_Listed entries_
····················

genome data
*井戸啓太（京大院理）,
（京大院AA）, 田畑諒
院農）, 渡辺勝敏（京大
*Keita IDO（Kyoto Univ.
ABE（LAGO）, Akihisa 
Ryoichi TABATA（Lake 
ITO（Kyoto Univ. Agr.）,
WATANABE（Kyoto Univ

····················

_Work instructions_
Reproduce, word for word, the line containing "Ryoichi TABATA（Lake" along with every later line of the listing, and leave out all earlier lines.

_Response area_
Ryoichi TABATA（Lake 
ITO（Kyoto Univ. Agr.）,
WATANABE（Kyoto Univ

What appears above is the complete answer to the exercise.